Indonesia dan Chile, pada pertengahan Juni 2019, menggelar pertukaran instrumen ratifikasi perjanjian kemitraan ekonomi menyeluruh kedua negara. Peristiwa ini merupakan tonggak penting peningkatan hubungan perdagangan kedua negara, dengan komitmen saling menguntungkan.
Chile, secara bertahap, akan mengeliminasi 89,6 persen pos tarifnya atau 7.669 pos tarif bagi Indonesia. Sebaliknya, Indonesia berkomitmen mengeliminasi 86,1 persen tarif produk atau 9.308 pos tarif bagi Chile.
Ada harapan peningkatan perdagangan kedua negara yang selama ini terbilang minim. Berdasarkan data Kementerian Perdagangan, total perdagangan bilateral Indonesia-Chile pada 2018 hanya 274,1 juta dollar AS. Upaya mempererat kerja sama dengan negara mitra dagang perlu terus dilakukan, termasuk pada aspek tarif atau bea masuk produk ekspor Indonesia di pasar negara mitra. Bea masuk yang semakin kecil akan memberi suntikan daya saing produk ekspor dari sisi harga.
Belakangan, dunia menghadapi beragam tantangan. Perang dagang Amerika Serikat-China, misalnya, berdampak pada kecenderungan pelambatan pertumbuhan ekonomi global. Pertumbuhan perdagangan dikhawatirkan melambat.
Berdasarkan data Badan Pusat Statistik, terjadi defisit 2,56 miliar dollar AS pada Januari-April 2019. Defisit terjadi karena ekspor yang sebesar 53,2 miliar dollar AS lebih rendah dibandingkan dengan impor 55,77 miliar dollar AS.
Hal yang patut dicermati adalah tren penurunan ekspor dan impor, dengan penurunan ekspor yang lebih dalam daripada impor. Jika dibandingkan dengan Januari-April 2018, ekspor Indonesia pada Januari-April 2019 turun 9,39 persen, sedangkan impor turun 7,24 persen.

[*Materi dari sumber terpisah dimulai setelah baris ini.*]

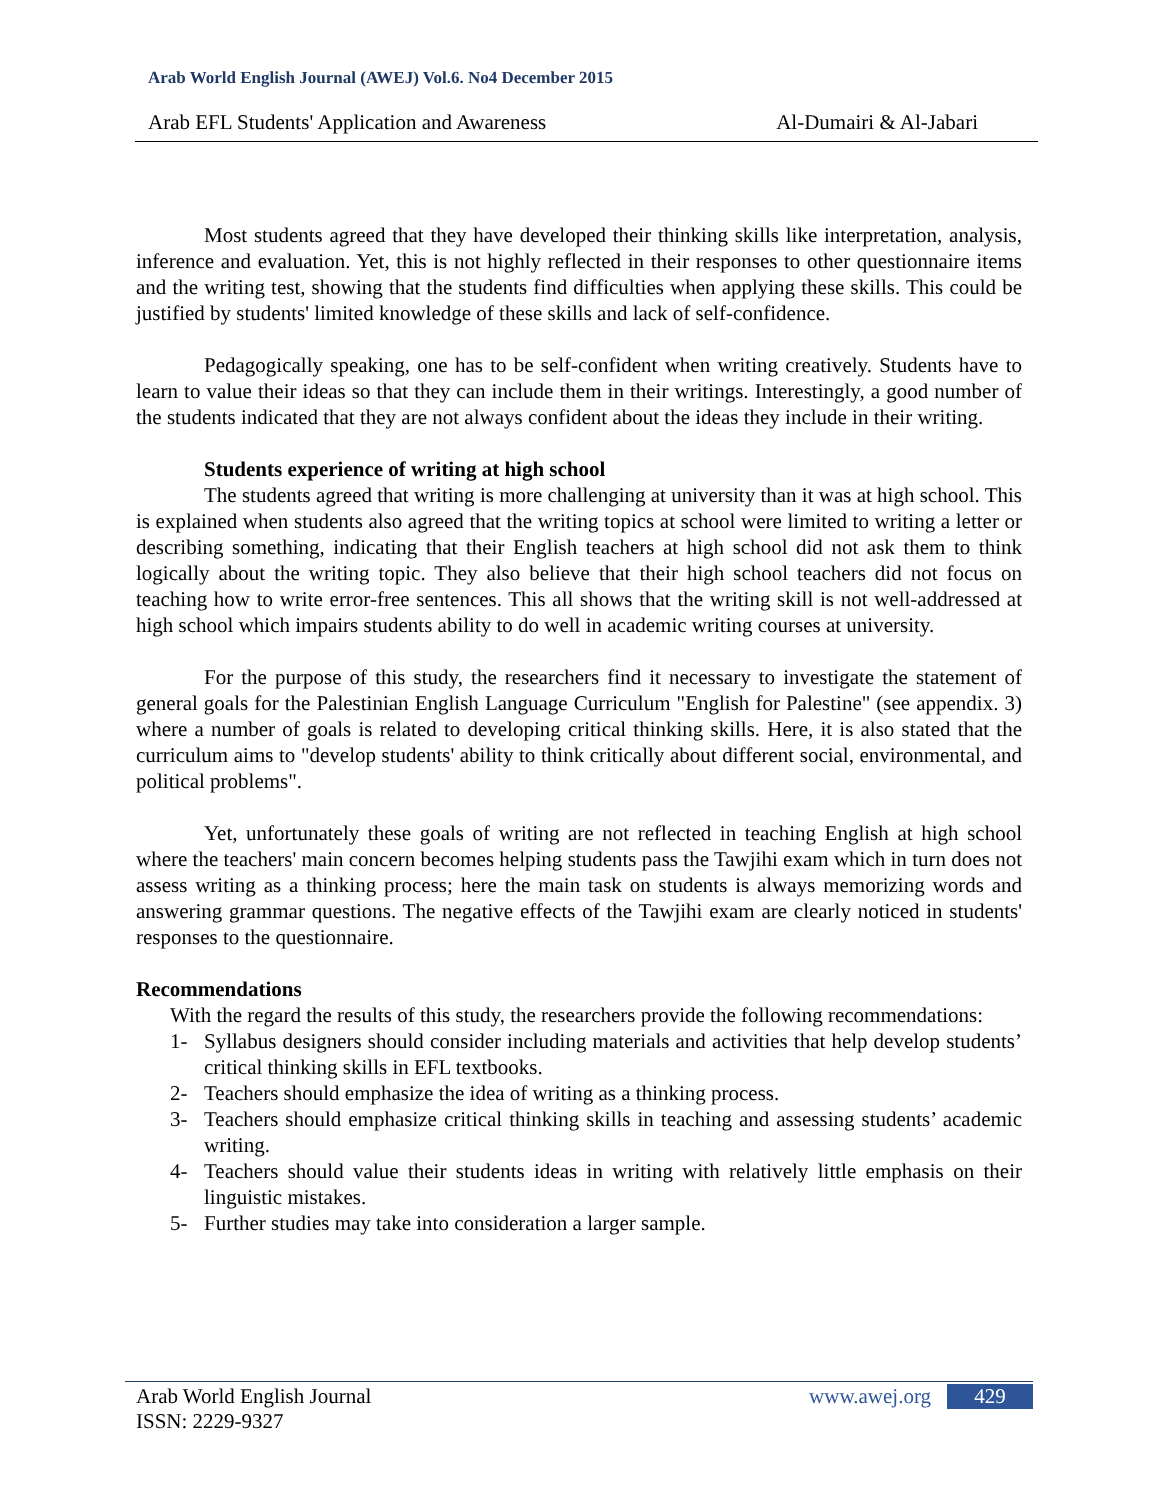Arab World English Journal (AWEJ) Vol.6. No4 December 2015
Arab EFL Students' Application and Awareness Al-Dumairi & Al-Jabari
Most students agreed that they have developed their thinking skills like interpretation, analysis, inference and evaluation. Yet, this is not highly reflected in their responses to other questionnaire items and the writing test, showing that the students find difficulties when applying these skills. This could be justified by students' limited knowledge of these skills and lack of self-confidence.
Pedagogically speaking, one has to be self-confident when writing creatively. Students have to learn to value their ideas so that they can include them in their writings. Interestingly, a good number of the students indicated that they are not always confident about the ideas they include in their writing.
Students experience of writing at high school
The students agreed that writing is more challenging at university than it was at high school. This is explained when students also agreed that the writing topics at school were limited to writing a letter or describing something, indicating that their English teachers at high school did not ask them to think logically about the writing topic. They also believe that their high school teachers did not focus on teaching how to write error-free sentences. This all shows that the writing skill is not well-addressed at high school which impairs students ability to do well in academic writing courses at university.
For the purpose of this study, the researchers find it necessary to investigate the statement of general goals for the Palestinian English Language Curriculum "English for Palestine" (see appendix. 3) where a number of goals is related to developing critical thinking skills. Here, it is also stated that the curriculum aims to "develop students' ability to think critically about different social, environmental, and political problems".
Yet, unfortunately these goals of writing are not reflected in teaching English at high school where the teachers' main concern becomes helping students pass the Tawjihi exam which in turn does not assess writing as a thinking process; here the main task on students is always memorizing words and answering grammar questions. The negative effects of the Tawjihi exam are clearly noticed in students' responses to the questionnaire.
Recommendations
With the regard the results of this study, the researchers provide the following recommendations:
1- Syllabus designers should consider including materials and activities that help develop students’ critical thinking skills in EFL textbooks.
2- Teachers should emphasize the idea of writing as a thinking process.
3- Teachers should emphasize critical thinking skills in teaching and assessing students’ academic writing.
4- Teachers should value their students ideas in writing with relatively little emphasis on their linguistic mistakes.
5- Further studies may take into consideration a larger sample.
Arab World English Journal
ISSN: 2229-9327
www.awej.org 429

Pangsa ekspor nonmigas Indonesia ke China dan AS juga merosot. Ekspor nonmigas Indonesia ke China pada Januari-April 2018 sebesar 8,16 miliar dollar AS, yang turun menjadi 7,27 miliar dollar AS pada Januari-April 2019. Pada periode yang sama, ekspor nonmigas Indonesia ke AS turun dari 5,85 miliar dollar AS menjadi 5,54 miliar dollar AS.
Seberat apa pun tantangan, pasrah bukanlah karakter bangsa ini. Sekarang, saat terjadi perang dagang, kita harus terus berjuang.

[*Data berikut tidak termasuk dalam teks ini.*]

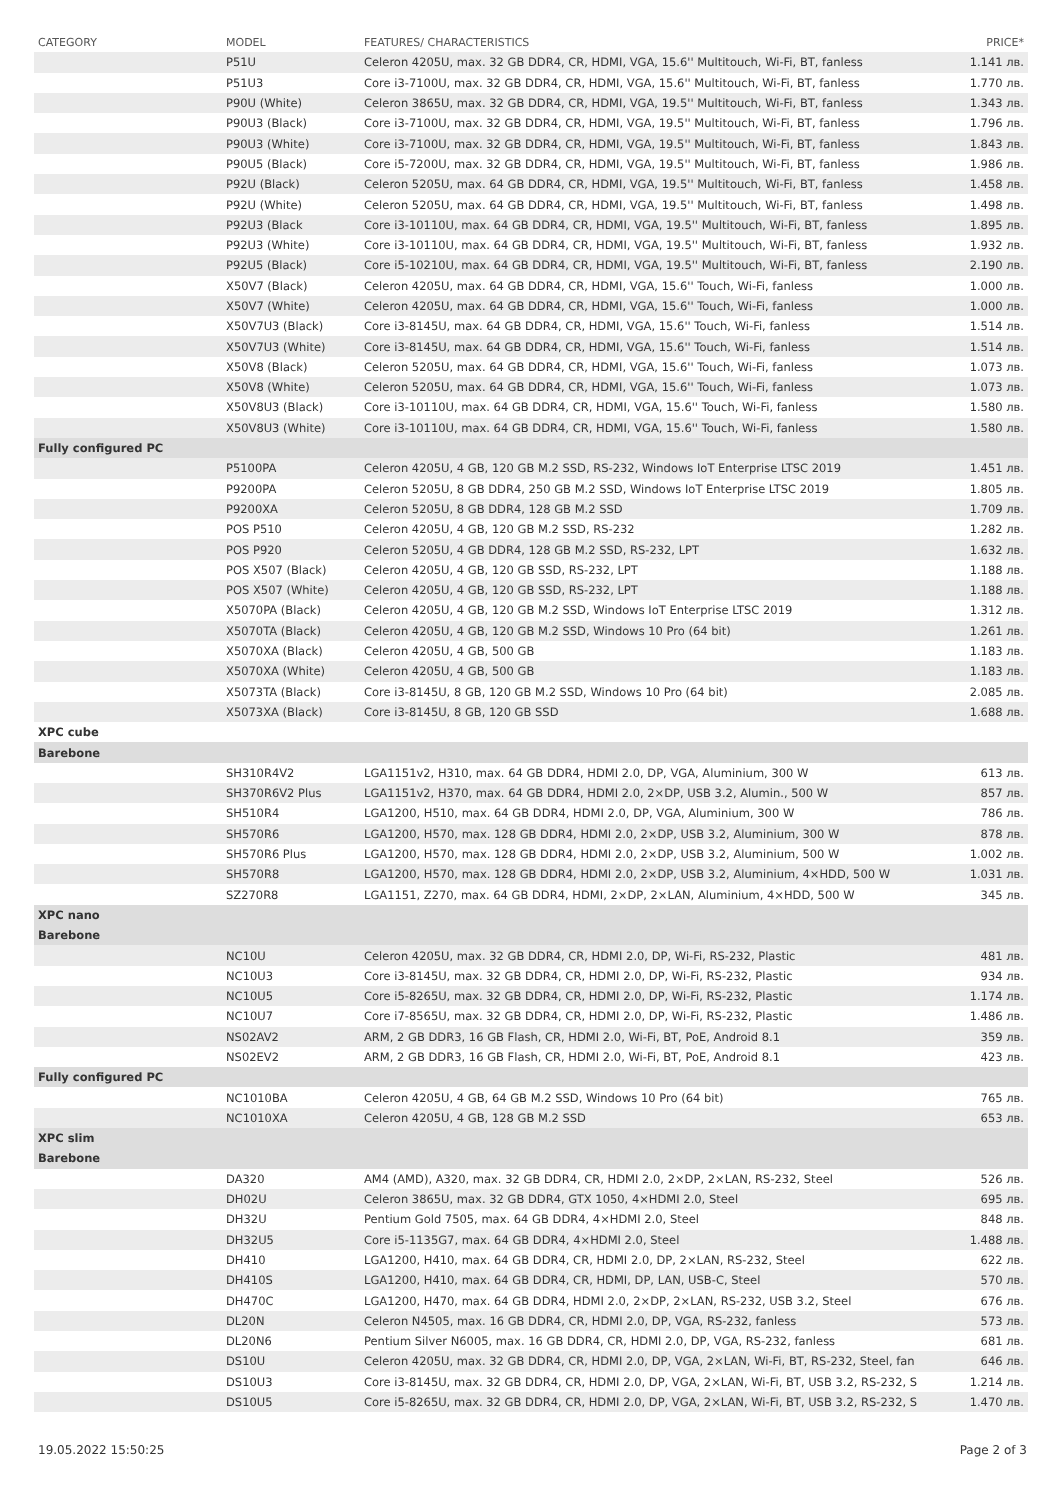| CATEGORY | MODEL | FEATURES/ CHARACTERISTICS | PRICE* |
| --- | --- | --- | --- |
| | P51U | Celeron 4205U, max. 32 GB DDR4, CR, HDMI, VGA, 15.6'' Multitouch, Wi-Fi, BT, fanless | 1.141 лв. |
| | P51U3 | Core i3-7100U, max. 32 GB DDR4, CR, HDMI, VGA, 15.6'' Multitouch, Wi-Fi, BT, fanless | 1.770 лв. |
| | P90U (White) | Celeron 3865U, max. 32 GB DDR4, CR, HDMI, VGA, 19.5'' Multitouch, Wi-Fi, BT, fanless | 1.343 лв. |
| | P90U3 (Black) | Core i3-7100U, max. 32 GB DDR4, CR, HDMI, VGA, 19.5'' Multitouch, Wi-Fi, BT, fanless | 1.796 лв. |
| | P90U3 (White) | Core i3-7100U, max. 32 GB DDR4, CR, HDMI, VGA, 19.5'' Multitouch, Wi-Fi, BT, fanless | 1.843 лв. |
| | P90U5 (Black) | Core i5-7200U, max. 32 GB DDR4, CR, HDMI, VGA, 19.5'' Multitouch, Wi-Fi, BT, fanless | 1.986 лв. |
| | P92U (Black) | Celeron 5205U, max. 64 GB DDR4, CR, HDMI, VGA, 19.5'' Multitouch, Wi-Fi, BT, fanless | 1.458 лв. |
| | P92U (White) | Celeron 5205U, max. 64 GB DDR4, CR, HDMI, VGA, 19.5'' Multitouch, Wi-Fi, BT, fanless | 1.498 лв. |
| | P92U3 (Black | Core i3-10110U, max. 64 GB DDR4, CR, HDMI, VGA, 19.5'' Multitouch, Wi-Fi, BT, fanless | 1.895 лв. |
| | P92U3 (White) | Core i3-10110U, max. 64 GB DDR4, CR, HDMI, VGA, 19.5'' Multitouch, Wi-Fi, BT, fanless | 1.932 лв. |
| | P92U5 (Black) | Core i5-10210U, max. 64 GB DDR4, CR, HDMI, VGA, 19.5'' Multitouch, Wi-Fi, BT, fanless | 2.190 лв. |
| | X50V7 (Black) | Celeron 4205U, max. 64 GB DDR4, CR, HDMI, VGA, 15.6'' Touch, Wi-Fi, fanless | 1.000 лв. |
| | X50V7 (White) | Celeron 4205U, max. 64 GB DDR4, CR, HDMI, VGA, 15.6'' Touch, Wi-Fi, fanless | 1.000 лв. |
| | X50V7U3 (Black) | Core i3-8145U, max. 64 GB DDR4, CR, HDMI, VGA, 15.6'' Touch, Wi-Fi, fanless | 1.514 лв. |
| | X50V7U3 (White) | Core i3-8145U, max. 64 GB DDR4, CR, HDMI, VGA, 15.6'' Touch, Wi-Fi, fanless | 1.514 лв. |
| | X50V8 (Black) | Celeron 5205U, max. 64 GB DDR4, CR, HDMI, VGA, 15.6'' Touch, Wi-Fi, fanless | 1.073 лв. |
| | X50V8 (White) | Celeron 5205U, max. 64 GB DDR4, CR, HDMI, VGA, 15.6'' Touch, Wi-Fi, fanless | 1.073 лв. |
| | X50V8U3 (Black) | Core i3-10110U, max. 64 GB DDR4, CR, HDMI, VGA, 15.6'' Touch, Wi-Fi, fanless | 1.580 лв. |
| | X50V8U3 (White) | Core i3-10110U, max. 64 GB DDR4, CR, HDMI, VGA, 15.6'' Touch, Wi-Fi, fanless | 1.580 лв. |
| Fully configured PC | | | |
| | P5100PA | Celeron 4205U, 4 GB, 120 GB M.2 SSD, RS-232, Windows IoT Enterprise LTSC 2019 | 1.451 лв. |
| | P9200PA | Celeron 5205U, 8 GB DDR4, 250 GB M.2 SSD, Windows IoT Enterprise LTSC 2019 | 1.805 лв. |
| | P9200XA | Celeron 5205U, 8 GB DDR4, 128 GB M.2 SSD | 1.709 лв. |
| | POS P510 | Celeron 4205U, 4 GB, 120 GB M.2 SSD, RS-232 | 1.282 лв. |
| | POS P920 | Celeron 5205U, 4 GB DDR4, 128 GB M.2 SSD, RS-232, LPT | 1.632 лв. |
| | POS X507 (Black) | Celeron 4205U, 4 GB, 120 GB SSD, RS-232, LPT | 1.188 лв. |
| | POS X507 (White) | Celeron 4205U, 4 GB, 120 GB SSD, RS-232, LPT | 1.188 лв. |
| | X5070PA (Black) | Celeron 4205U, 4 GB, 120 GB M.2 SSD, Windows IoT Enterprise LTSC 2019 | 1.312 лв. |
| | X5070TA (Black) | Celeron 4205U, 4 GB, 120 GB M.2 SSD, Windows 10 Pro (64 bit) | 1.261 лв. |
| | X5070XA (Black) | Celeron 4205U, 4 GB, 500 GB | 1.183 лв. |
| | X5070XA (White) | Celeron 4205U, 4 GB, 500 GB | 1.183 лв. |
| | X5073TA (Black) | Core i3-8145U, 8 GB, 120 GB M.2 SSD, Windows 10 Pro (64 bit) | 2.085 лв. |
| | X5073XA (Black) | Core i3-8145U, 8 GB, 120 GB SSD | 1.688 лв. |
| XPC cube | | | |
| Barebone | | | |
| | SH310R4V2 | LGA1151v2, H310, max. 64 GB DDR4, HDMI 2.0, DP, VGA, Aluminium, 300 W | 613 лв. |
| | SH370R6V2 Plus | LGA1151v2, H370, max. 64 GB DDR4, HDMI 2.0, 2×DP, USB 3.2, Alumin., 500 W | 857 лв. |
| | SH510R4 | LGA1200, H510, max. 64 GB DDR4, HDMI 2.0, DP, VGA, Aluminium, 300 W | 786 лв. |
| | SH570R6 | LGA1200, H570, max. 128 GB DDR4, HDMI 2.0, 2×DP, USB 3.2, Aluminium, 300 W | 878 лв. |
| | SH570R6 Plus | LGA1200, H570, max. 128 GB DDR4, HDMI 2.0, 2×DP, USB 3.2, Aluminium, 500 W | 1.002 лв. |
| | SH570R8 | LGA1200, H570, max. 128 GB DDR4, HDMI 2.0, 2×DP, USB 3.2, Aluminium, 4×HDD, 500 W | 1.031 лв. |
| | SZ270R8 | LGA1151, Z270, max. 64 GB DDR4, HDMI, 2×DP, 2×LAN, Aluminium, 4×HDD, 500 W | 345 лв. |
| XPC nano | | | |
| Barebone | | | |
| | NC10U | Celeron 4205U, max. 32 GB DDR4, CR, HDMI 2.0, DP, Wi-Fi, RS-232, Plastic | 481 лв. |
| | NC10U3 | Core i3-8145U, max. 32 GB DDR4, CR, HDMI 2.0, DP, Wi-Fi, RS-232, Plastic | 934 лв. |
| | NC10U5 | Core i5-8265U, max. 32 GB DDR4, CR, HDMI 2.0, DP, Wi-Fi, RS-232, Plastic | 1.174 лв. |
| | NC10U7 | Core i7-8565U, max. 32 GB DDR4, CR, HDMI 2.0, DP, Wi-Fi, RS-232, Plastic | 1.486 лв. |
| | NS02AV2 | ARM, 2 GB DDR3, 16 GB Flash, CR, HDMI 2.0, Wi-Fi, BT, PoE, Android 8.1 | 359 лв. |
| | NS02EV2 | ARM, 2 GB DDR3, 16 GB Flash, CR, HDMI 2.0, Wi-Fi, BT, PoE, Android 8.1 | 423 лв. |
| Fully configured PC | | | |
| | NC1010BA | Celeron 4205U, 4 GB, 64 GB M.2 SSD, Windows 10 Pro (64 bit) | 765 лв. |
| | NC1010XA | Celeron 4205U, 4 GB, 128 GB M.2 SSD | 653 лв. |
| XPC slim | | | |
| Barebone | | | |
| | DA320 | AM4 (AMD), A320, max. 32 GB DDR4, CR, HDMI 2.0, 2×DP, 2×LAN, RS-232, Steel | 526 лв. |
| | DH02U | Celeron 3865U, max. 32 GB DDR4, GTX 1050, 4×HDMI 2.0, Steel | 695 лв. |
| | DH32U | Pentium Gold 7505, max. 64 GB DDR4, 4×HDMI 2.0, Steel | 848 лв. |
| | DH32U5 | Core i5-1135G7, max. 64 GB DDR4, 4×HDMI 2.0, Steel | 1.488 лв. |
| | DH410 | LGA1200, H410, max. 64 GB DDR4, CR, HDMI 2.0, DP, 2×LAN, RS-232, Steel | 622 лв. |
| | DH410S | LGA1200, H410, max. 64 GB DDR4, CR, HDMI, DP, LAN, USB-C, Steel | 570 лв. |
| | DH470C | LGA1200, H470, max. 64 GB DDR4, HDMI 2.0, 2×DP, 2×LAN, RS-232, USB 3.2, Steel | 676 лв. |
| | DL20N | Celeron N4505, max. 16 GB DDR4, CR, HDMI 2.0, DP, VGA, RS-232, fanless | 573 лв. |
| | DL20N6 | Pentium Silver N6005, max. 16 GB DDR4, CR, HDMI 2.0, DP, VGA, RS-232, fanless | 681 лв. |
| | DS10U | Celeron 4205U, max. 32 GB DDR4, CR, HDMI 2.0, DP, VGA, 2×LAN, Wi-Fi, BT, RS-232, Steel, fan | 646 лв. |
| | DS10U3 | Core i3-8145U, max. 32 GB DDR4, CR, HDMI 2.0, DP, VGA, 2×LAN, Wi-Fi, BT, USB 3.2, RS-232, S | 1.214 лв. |
| | DS10U5 | Core i5-8265U, max. 32 GB DDR4, CR, HDMI 2.0, DP, VGA, 2×LAN, Wi-Fi, BT, USB 3.2, RS-232, S | 1.470 лв. |
19.05.2022 15:50:25 Page 2 of 3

Sinergi pemerintah dan dunia usaha Indonesia mutlak dibangun. Sikap saling topang, saling bantu, dan saling memudahkan akan memperkuat daya saing Indonesia.
Seberat apa pun tantangan, pasrah bukanlah karakter bangsa ini. Sekarang, saat terjadi perang dagang, kita harus terus berjuang.
Dalam konteks perang dagang AS-China, Wakil Ketua Umum Bidang Perdagangan Kamar Dagang dan Industri (Kadin) Indonesia Benny Soetrisno mencontohkan bentuk sinergi riil yang dapat dilakukan pemerintah dan dunia usaha. Pemerintah dapat membantu pengusaha dengan memasok data detail produk ekspor, lengkap dengan nomor sistem terharmonisasi, dari China yang dikenai kenaikan tarif oleh AS. Sebaliknya, produk ekspor dari AS yang dikenai kenaikan tarif oleh China juga ada datanya.
Yang tak kalah penting, kekuatan jaringan diplomasi lewat kedutaan besar, konsulat jenderal, atau atase perdagangan berpotensi dioptimalkan untuk memetakan pasar di negara lain. Serahkan peta itu kepada para eksportir Indonesia untuk berkiprah menggarap pasar.
Apalagi, berdasarkan Data Kementerian Luar Negeri yang disampaikan dalam Seminar Perdagangan Nasional dan Dialog Gerakan Ekspor Nasional beberapa waktu lalu, saat ini ada 132 perwakilan Indonesia di seluruh dunia.
Masih banyak alternatif langkah dan upaya yang bisa dilakukan untuk meningkatkan ekspor. Namun, hal penting adalah terus mencari solusi untuk setiap masalah yang dihadapi.
Setidaknya, kita tidak hanya pasrah mengeluhkan faktor dari luar. Seberat apa pun tantangan, pasrah bukanlah karakter bangsa ini. Sekarang, saat terjadi perang dagang, kita harus terus berjuang.